:: RECORD EXTRACTS ::
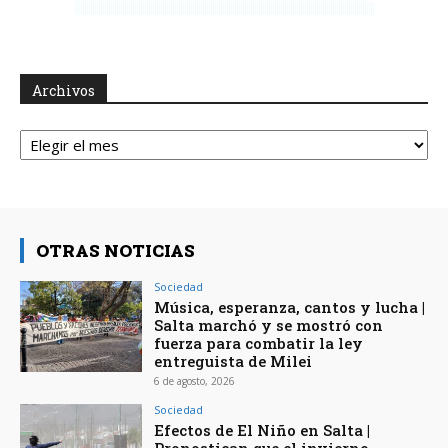
Archivos
Archivos
OTRAS NOTICIAS
Sociedad
Música, esperanza, cantos y lucha |
Salta marchó y se mostró con
fuerza para combatir la ley
entreguista de Milei
6 de agosto, 2026
Sociedad
Efectos de El Niño en Salta |
Pronostican que el invierno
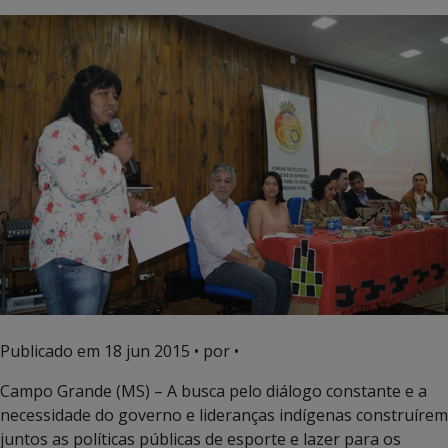
Publicado em
18 jun 2015
• por •
Campo Grande (MS) – A busca pelo diálogo constante e a
necessidade do governo e lideranças indígenas construírem
juntos as políticas públicas de esporte e lazer para os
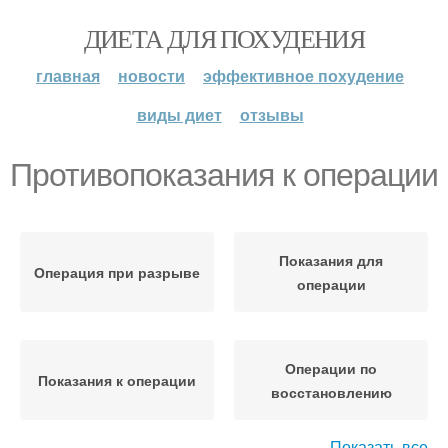
ДИЕТА ДЛЯ ПОХУДЕНИЯ
главная
новости
эффективное похудение
виды диет
отзывы
Противопоказания к операции
Показания для
Операция при разрыве
операции
Операции по
Показания к операции
восстановлению
Показать все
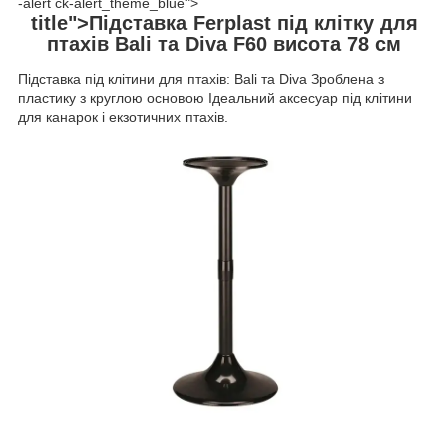
-alert ck-alert_theme_blue">
title">Підставка Ferplast під клітку для
птахів Bali та Diva F60 висота 78 см
Підставка під клітини для птахів: Bali та Diva Зроблена з
пластику з круглою основою Ідеальний аксесуар під клітини
для канарок і екзотичних птахів.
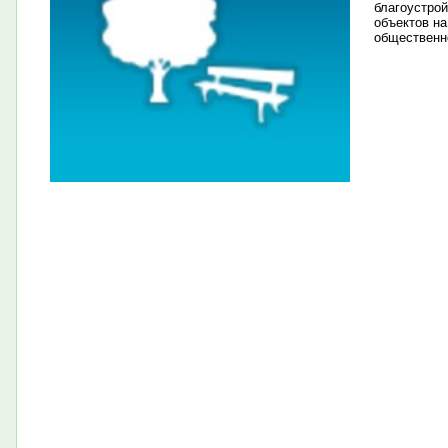
благоустро
объектов на
общественн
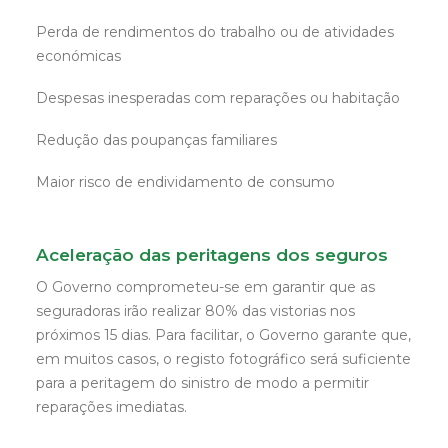
Perda de rendimentos do trabalho ou de atividades
económicas
Despesas inesperadas com reparações ou habitação
Redução das poupanças familiares
Maior risco de endividamento de consumo
Aceleração das peritagens dos seguros
O Governo comprometeu-se em garantir que as
seguradoras irão realizar 80% das vistorias nos
próximos 15 dias. Para facilitar, o Governo garante que,
em muitos casos, o registo fotográfico será suficiente
para a peritagem do sinistro de modo a permitir
reparações imediatas.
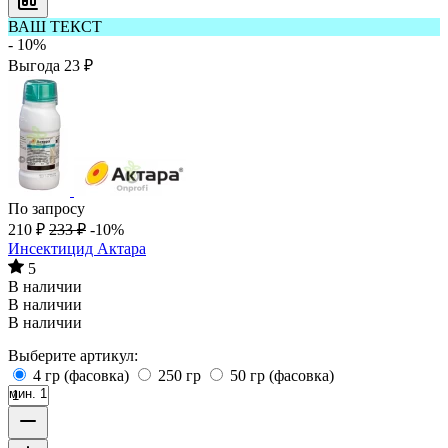
ВАШ ТЕКСТ
- 10%
Выгода
23
₽
По запросу
210
₽
233
₽
-10%
Инсектицид Актара
5
В наличии
В наличии
В наличии
Выберите артикул:
4 гр (фасовка)
250 гр
50 гр (фасовка)
мин. 1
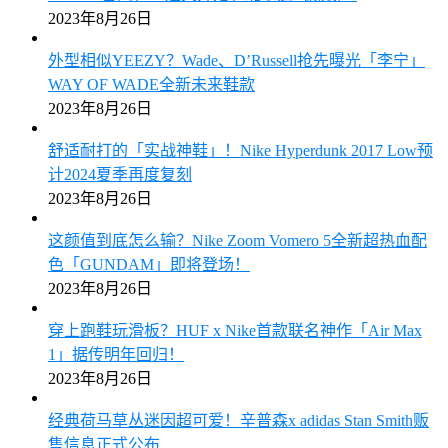
2023年8月26日
外型相似YEEZY？Wade、D’Russell抢先曝光「李宁」
WAY OF WADE全新未来鞋款
2023年8月26日
舒适耐打的「实战神鞋」！Nike Hyperdunk 2017 Low预
计2024夏季再度复刻
2023年8月26日
这颜值到底怎么输？Nike Zoom Vomero 5全新超热血配
色「GUNDAM」即将登场！
2023年8月26日
穿上跑鞋玩滑板？HUF x Nike首款联名神作「Air Max
1」据传明年回归！
2023年8月26日
经典荷马草丛迷因超可爱！辛普森x adidas Stan Smith贩
售信息正式公布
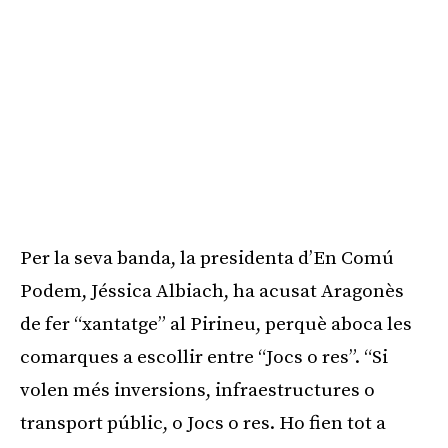
Per la seva banda, la presidenta d’En Comú
Podem, Jéssica Albiach, ha acusat Aragonès
de fer “xantatge” al Pirineu, perquè aboca les
comarques a escollir entre “Jocs o res”. “Si
volen més inversions, infraestructures o
transport públic, o Jocs o res. Ho fien tot a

:: BRIEF ::
Where in the entries above does the word "Salta" appear? Copy each line that has it.

:: EXERCISE RESULT ::
Salta marchó y se mostró con
Efectos de El Niño en Salta |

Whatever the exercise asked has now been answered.